## Work instruction
This exercise requires an exact copy of each line from the one containing "This will undo the last operation." down to the last line below.

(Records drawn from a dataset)
----

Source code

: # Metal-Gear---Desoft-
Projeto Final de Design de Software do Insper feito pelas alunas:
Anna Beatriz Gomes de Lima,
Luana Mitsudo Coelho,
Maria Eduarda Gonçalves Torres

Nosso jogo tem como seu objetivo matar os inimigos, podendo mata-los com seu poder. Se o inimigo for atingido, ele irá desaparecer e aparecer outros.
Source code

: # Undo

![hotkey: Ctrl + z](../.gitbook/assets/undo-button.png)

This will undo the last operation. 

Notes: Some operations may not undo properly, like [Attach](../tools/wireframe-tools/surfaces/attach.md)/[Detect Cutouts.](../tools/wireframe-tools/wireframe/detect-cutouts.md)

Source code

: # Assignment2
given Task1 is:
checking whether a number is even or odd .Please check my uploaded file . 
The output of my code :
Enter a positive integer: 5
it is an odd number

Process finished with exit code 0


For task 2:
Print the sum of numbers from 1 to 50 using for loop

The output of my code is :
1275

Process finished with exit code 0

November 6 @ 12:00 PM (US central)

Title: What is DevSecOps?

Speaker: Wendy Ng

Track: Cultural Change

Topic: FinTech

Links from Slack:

----

## Answer box
This will undo the last operation. 

Notes: Some operations may not undo properly, like [Attach](../tools/wireframe-tools/surfaces/attach.md)/[Detect Cutouts.](../tools/wireframe-tools/wireframe/detect-cutouts.md)

Source code

: # Assignment2
given Task1 is:
checking whether a number is even or odd .Please check my uploaded file . 
The output of my code :
Enter a positive integer: 5
it is an odd number

Process finished with exit code 0


For task 2:
Print the sum of numbers from 1 to 50 using for loop

The output of my code is :
1275

Process finished with exit code 0

November 6 @ 12:00 PM (US central)

Title: What is DevSecOps?

Speaker: Wendy Ng

Track: Cultural Change

Topic: FinTech

Links from Slack:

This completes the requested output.